Huntsman Corporation enters its Q1 2026 earnings call on May 1 with the most defensive options positioning seen in months, even as short sellers have quietly pulled back.
The clearest signal is in the options market. The put/call ratio spiked to 1.43 on April 30 — nearly four standard deviations above its 20-day average of 0.95. That is the most extreme defensive reading in close to a year, comfortably above the 52-week high of 1.91 on a z-score basis. Investors are paying materially more for downside protection on this print than at any recent point. The move is all the more notable because the stock has rallied hard into the event — up 8.5% on Wednesday alone, 6% on the week, and 14% over the past month to close at $14.37. A sharp rally followed by a surge in put buying is not a neutral combination.
Short interest tells a contrasting story.
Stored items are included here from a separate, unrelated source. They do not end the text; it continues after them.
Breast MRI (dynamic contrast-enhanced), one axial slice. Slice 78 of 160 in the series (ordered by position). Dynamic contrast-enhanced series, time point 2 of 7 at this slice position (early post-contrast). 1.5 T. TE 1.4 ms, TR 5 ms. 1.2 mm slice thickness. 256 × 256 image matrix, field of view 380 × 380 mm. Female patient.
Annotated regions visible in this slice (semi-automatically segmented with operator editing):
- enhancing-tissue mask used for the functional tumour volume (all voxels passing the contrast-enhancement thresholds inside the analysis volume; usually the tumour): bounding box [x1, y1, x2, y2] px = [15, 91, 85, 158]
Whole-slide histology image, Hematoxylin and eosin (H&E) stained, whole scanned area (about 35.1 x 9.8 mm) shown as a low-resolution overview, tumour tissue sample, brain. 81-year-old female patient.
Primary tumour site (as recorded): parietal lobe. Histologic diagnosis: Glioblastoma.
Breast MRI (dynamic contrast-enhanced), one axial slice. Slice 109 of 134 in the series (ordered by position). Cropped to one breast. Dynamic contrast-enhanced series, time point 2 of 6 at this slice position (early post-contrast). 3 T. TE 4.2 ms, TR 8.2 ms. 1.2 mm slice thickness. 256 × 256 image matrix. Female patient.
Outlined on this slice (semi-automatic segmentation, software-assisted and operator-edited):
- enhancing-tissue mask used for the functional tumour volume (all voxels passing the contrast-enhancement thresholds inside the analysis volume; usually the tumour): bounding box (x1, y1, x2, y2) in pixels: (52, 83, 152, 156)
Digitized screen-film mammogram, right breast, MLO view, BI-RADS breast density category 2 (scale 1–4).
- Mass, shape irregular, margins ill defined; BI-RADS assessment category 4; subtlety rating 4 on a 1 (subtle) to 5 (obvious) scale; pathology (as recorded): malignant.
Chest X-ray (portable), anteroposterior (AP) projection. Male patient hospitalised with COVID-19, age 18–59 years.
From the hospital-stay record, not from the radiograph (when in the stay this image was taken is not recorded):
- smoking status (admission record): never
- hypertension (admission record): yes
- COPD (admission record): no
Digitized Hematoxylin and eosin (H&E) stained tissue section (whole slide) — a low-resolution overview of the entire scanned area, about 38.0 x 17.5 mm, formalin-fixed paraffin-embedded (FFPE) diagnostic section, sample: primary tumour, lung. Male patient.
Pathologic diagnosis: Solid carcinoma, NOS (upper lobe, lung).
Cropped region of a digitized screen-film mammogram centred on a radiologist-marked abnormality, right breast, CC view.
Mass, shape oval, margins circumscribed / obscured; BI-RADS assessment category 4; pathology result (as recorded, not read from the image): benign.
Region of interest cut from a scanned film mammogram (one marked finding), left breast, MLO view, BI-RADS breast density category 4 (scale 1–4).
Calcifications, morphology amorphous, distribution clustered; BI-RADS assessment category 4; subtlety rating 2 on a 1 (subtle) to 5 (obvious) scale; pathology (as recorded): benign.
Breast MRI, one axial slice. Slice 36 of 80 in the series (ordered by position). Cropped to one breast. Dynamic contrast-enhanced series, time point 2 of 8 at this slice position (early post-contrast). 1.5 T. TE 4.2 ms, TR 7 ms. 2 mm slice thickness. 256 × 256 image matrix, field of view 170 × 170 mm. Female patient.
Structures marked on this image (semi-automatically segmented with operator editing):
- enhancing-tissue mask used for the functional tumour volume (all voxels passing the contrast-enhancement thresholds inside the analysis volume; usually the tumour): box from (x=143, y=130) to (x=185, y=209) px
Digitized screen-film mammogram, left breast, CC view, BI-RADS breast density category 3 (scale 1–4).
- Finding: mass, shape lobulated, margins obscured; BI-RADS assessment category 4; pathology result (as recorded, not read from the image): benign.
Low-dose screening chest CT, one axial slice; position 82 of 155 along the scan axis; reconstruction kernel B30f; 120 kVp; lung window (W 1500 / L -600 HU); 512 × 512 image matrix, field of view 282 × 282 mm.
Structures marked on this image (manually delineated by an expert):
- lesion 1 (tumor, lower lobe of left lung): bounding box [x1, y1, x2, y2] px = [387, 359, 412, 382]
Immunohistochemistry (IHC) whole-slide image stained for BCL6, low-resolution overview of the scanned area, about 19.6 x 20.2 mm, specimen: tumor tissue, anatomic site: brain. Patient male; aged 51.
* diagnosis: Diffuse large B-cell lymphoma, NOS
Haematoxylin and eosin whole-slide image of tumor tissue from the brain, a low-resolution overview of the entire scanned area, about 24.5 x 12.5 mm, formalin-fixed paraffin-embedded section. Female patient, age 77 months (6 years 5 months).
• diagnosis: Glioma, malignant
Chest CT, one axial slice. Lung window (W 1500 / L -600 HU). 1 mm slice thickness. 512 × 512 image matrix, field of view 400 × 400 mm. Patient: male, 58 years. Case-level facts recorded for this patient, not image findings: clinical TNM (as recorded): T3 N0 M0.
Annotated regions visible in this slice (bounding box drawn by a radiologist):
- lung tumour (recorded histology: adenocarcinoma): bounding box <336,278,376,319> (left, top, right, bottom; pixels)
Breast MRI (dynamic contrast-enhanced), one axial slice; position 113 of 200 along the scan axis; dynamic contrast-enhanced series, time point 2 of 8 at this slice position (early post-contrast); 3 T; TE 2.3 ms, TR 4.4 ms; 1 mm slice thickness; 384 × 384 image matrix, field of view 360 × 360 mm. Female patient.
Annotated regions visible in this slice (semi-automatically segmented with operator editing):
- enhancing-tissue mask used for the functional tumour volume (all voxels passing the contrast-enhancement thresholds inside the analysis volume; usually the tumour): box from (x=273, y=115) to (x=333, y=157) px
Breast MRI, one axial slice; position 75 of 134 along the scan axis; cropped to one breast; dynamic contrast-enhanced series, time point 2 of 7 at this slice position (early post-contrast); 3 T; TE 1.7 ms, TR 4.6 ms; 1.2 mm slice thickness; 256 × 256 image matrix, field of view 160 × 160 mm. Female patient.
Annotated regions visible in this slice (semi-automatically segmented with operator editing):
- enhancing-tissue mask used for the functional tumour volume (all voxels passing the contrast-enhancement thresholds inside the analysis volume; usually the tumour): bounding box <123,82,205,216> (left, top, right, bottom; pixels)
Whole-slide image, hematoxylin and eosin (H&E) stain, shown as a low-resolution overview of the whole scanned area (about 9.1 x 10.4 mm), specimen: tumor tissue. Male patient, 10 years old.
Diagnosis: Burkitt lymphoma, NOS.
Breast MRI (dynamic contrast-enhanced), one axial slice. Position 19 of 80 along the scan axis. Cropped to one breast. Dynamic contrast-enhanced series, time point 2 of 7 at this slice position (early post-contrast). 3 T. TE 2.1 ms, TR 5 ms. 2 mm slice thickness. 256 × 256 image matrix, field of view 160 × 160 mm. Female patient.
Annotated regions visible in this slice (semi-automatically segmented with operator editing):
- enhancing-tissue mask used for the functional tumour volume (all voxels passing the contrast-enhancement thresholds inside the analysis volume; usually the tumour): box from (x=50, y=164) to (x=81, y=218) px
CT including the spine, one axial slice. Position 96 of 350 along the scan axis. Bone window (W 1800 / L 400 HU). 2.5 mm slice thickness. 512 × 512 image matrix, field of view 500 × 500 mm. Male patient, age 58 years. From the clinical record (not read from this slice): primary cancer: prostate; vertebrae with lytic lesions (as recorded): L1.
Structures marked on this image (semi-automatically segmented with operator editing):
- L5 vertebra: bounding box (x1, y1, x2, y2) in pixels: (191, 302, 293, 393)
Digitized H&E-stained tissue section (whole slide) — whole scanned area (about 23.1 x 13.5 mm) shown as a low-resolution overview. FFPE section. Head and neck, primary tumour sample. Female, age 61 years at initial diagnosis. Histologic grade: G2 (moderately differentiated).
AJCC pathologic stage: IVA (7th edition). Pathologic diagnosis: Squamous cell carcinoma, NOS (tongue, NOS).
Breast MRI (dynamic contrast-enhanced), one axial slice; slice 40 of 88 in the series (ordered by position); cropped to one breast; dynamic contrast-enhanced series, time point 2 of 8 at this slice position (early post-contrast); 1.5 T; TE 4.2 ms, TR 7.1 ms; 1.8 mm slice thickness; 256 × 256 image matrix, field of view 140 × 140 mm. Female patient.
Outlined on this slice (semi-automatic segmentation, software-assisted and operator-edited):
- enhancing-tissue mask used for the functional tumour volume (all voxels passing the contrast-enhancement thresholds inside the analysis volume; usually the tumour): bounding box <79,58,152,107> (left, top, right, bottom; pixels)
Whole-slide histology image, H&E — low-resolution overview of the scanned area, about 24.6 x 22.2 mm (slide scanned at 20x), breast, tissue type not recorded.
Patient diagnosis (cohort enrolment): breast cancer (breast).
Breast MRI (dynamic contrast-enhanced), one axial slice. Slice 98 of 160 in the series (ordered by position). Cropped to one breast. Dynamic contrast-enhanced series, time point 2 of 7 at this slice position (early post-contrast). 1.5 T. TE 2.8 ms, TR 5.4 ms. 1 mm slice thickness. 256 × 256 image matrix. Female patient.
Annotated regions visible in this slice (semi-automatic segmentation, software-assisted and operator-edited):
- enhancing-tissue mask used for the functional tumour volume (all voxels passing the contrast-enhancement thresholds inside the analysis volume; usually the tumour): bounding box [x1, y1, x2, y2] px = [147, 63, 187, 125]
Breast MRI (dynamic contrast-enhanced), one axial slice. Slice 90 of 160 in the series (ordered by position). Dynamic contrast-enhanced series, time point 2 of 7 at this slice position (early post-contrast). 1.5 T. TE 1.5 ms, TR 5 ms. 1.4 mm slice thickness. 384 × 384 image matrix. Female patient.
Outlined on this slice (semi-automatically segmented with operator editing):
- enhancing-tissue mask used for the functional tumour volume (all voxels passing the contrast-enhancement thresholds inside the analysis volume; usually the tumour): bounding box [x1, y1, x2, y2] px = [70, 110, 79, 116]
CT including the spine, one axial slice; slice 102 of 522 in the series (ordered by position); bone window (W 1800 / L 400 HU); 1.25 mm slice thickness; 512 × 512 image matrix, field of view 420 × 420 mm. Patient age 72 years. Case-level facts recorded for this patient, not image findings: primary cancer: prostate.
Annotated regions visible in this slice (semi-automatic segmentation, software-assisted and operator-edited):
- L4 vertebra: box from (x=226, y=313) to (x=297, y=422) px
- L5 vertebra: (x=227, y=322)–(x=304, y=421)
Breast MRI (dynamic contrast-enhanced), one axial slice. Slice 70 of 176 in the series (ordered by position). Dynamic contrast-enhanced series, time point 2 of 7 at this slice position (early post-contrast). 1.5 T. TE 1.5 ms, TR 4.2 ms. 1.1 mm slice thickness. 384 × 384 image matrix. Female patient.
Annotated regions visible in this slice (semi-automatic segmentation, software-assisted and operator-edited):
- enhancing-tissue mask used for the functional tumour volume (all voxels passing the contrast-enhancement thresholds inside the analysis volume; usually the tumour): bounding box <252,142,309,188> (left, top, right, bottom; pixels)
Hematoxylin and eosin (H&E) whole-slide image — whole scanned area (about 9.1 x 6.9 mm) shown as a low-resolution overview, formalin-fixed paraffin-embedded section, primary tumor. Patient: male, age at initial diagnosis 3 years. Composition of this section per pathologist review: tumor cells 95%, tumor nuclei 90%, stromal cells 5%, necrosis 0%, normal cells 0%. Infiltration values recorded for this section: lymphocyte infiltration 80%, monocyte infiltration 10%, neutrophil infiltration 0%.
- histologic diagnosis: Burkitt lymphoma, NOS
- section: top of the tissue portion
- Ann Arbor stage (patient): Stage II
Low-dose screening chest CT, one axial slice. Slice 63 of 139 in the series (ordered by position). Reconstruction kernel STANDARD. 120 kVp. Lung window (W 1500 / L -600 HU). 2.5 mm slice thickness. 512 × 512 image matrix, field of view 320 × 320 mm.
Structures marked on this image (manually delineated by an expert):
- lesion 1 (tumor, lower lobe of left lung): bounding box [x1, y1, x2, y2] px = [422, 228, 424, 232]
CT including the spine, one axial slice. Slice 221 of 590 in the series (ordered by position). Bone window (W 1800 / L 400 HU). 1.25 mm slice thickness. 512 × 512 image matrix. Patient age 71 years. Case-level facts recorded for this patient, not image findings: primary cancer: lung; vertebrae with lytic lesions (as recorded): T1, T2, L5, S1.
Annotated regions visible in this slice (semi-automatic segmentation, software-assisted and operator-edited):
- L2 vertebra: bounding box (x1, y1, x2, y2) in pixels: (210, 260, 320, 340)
Bears have actually reduced exposure through April, with estimated short interest falling roughly 10% over the month to 12.7% of the free float — still a meaningful level for a diversified chemicals company, but the direction is clearly one of retreat. The borrow market is loose: cost to borrow runs at just 0.41% annualised, and availability is wide, meaning new shorts face no meaningful friction. There is no squeeze pressure building in the lending pool.
The bull case rests on operating leverage and mix. Roughly 75% of Huntsman's MDI business is differentiated and relatively inelastic to pricing pressure, which gives the company a credible path to margin recovery as construction and automotive end-markets improve. EPS surprise has been strong — ranking in the 85th percentile — and the forward earnings trajectory is pointing upward, with 12-month forward EPS growth ranking in the 66th percentile. The bear case is harder to dismiss, however. EBITDA estimates have been cut repeatedly, now sitting at roughly $270 million for full-year 2025 and $345 million for 2026. Oversupply in global MDI markets and Asian product displacement in South America remain structural headwinds, not one-quarter problems. Most of the Street sits on the fence: targets were broadly raised in February after Q4 results, with UBS, Citi and RBC all lifting to around $14, but none upgraded their ratings. JP Morgan actually stepped back to Neutral at that point, trimming one layer of optimism. The mean price target of $12.77 now sits below the current price, which says the consensus had already modelled less upside than the market has delivered.
Peers broadly rallied alongside HUN on Wednesday. EMN gained 3.8%, OLN rose 4%, WLK added 3.5%, and DOW moved up 2.4%. The group move reduces the idiosyncratic read from HUN's own session gain — it was a chemicals sector bid, not a Huntsman-specific one. The two most recent earnings reactions for HUN produced a 5.2% one-day gain last quarter and a 6.1% one-day loss the prior period, followed by a 10.7% five-day decline. Both prints proved volatile.
The Q1 report is therefore less a test of whether Huntsman can grow and more a question of whether the rally from decade-lows into consensus price targets can find new fundamental justification — or whether the put buyers loading up ahead of the call have the better read.